School officials are launching a new campaign called “No Baby!” designed to educate teenage girls and boys how to prevent and deal with unplanned pregnancies. It also aims to equip girls with the wherewithal to decline sexual advances. “Right now, these girls don’t know how to say ‘no,’ Deborah Hester Harrison, with the nonprofit group, Girls Inc., told WHBQ-TV. “They’re having sex when they don’t want to.”

My only question: What took so long? Most of the risk factors for teen pregnancy were already in place at Frayser High, a Title I school where nearly 100 percent of the students come from low-income families. Single-parent families; lack of parental supervision; mothers who were teen parents; sexual pressure from peers; sexually active friends and peers…those conditions are ripe for high rates of teen pregnancy. If individuals also have low self-esteem, a lack of long-term goals, no spiritual life and engage in drugs and alcohol, that only increases their risk.

School officials with similar student bodies in every jurisdiction should be proactive in addressing the issue. They can’t leave it solely to the parents, because too many parents are failing at the job. Whether it’s programs like “No Baby!” or something else, schools should offer fact-based, age-appropriate sex education that includes information about condoms and other contraceptives, as well as encouragement to hold off on sex.
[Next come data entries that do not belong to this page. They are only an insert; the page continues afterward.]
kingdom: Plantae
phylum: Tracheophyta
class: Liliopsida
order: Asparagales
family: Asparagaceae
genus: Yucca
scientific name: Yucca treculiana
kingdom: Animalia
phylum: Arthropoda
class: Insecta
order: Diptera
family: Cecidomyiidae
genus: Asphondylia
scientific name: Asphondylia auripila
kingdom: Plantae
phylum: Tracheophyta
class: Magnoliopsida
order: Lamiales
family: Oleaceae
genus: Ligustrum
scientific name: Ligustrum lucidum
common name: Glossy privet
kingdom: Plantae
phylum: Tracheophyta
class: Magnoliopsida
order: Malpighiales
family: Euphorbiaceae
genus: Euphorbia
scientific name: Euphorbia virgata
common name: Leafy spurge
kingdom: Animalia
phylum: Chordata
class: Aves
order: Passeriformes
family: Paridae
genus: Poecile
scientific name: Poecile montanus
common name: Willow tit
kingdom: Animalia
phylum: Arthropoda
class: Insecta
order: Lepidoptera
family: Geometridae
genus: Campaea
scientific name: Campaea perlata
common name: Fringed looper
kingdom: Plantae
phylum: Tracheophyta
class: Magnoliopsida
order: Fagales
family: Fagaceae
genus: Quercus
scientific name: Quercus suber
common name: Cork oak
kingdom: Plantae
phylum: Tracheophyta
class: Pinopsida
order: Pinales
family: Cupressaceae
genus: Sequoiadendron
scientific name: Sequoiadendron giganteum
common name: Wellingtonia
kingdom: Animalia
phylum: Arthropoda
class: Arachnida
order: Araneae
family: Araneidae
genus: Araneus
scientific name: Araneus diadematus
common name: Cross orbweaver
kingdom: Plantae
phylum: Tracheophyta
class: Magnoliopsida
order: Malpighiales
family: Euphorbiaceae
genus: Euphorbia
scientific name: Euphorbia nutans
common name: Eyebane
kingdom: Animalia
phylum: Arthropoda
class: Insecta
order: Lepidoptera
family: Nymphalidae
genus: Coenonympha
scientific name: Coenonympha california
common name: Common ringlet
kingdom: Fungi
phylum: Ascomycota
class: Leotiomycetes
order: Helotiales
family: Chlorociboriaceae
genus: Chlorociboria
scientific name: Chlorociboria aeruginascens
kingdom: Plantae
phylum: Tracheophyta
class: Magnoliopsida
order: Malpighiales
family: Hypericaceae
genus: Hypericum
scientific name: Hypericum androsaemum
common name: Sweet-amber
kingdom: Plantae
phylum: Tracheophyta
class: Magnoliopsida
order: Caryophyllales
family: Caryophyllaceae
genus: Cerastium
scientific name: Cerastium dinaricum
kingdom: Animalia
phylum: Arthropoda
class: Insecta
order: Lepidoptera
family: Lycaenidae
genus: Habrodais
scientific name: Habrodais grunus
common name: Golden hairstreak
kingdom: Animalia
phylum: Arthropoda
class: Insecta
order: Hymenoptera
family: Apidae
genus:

Schools also need to drum the statistics into students’ heads, over and over, detailing how teenage mothers are more likely to drop out of school and depend on public assistance, putting their children on a similar path of academic underachievement, poverty and — often — a life in-and-out of the criminal justice system.

MTV should do a show on those long-range outcomes, depicting how teen pregnancy often crushes the lives of the mothers, fathers and children, creating a devastating effect on entire communities. Not only does it destroy family structure, it drains schools, courts and social services.

Is all of that too deep for teenagers to understand? Well, we won’t know unless we try. We certainly can’t let them continue thinking that nothing can happen the first time you have sex, or it’s cool to have a baby, or there’s no choice, no hope and no future. If parents aren’t getting the message across, then schools and community groups should do their best to fill in the gaps. We should demand as much.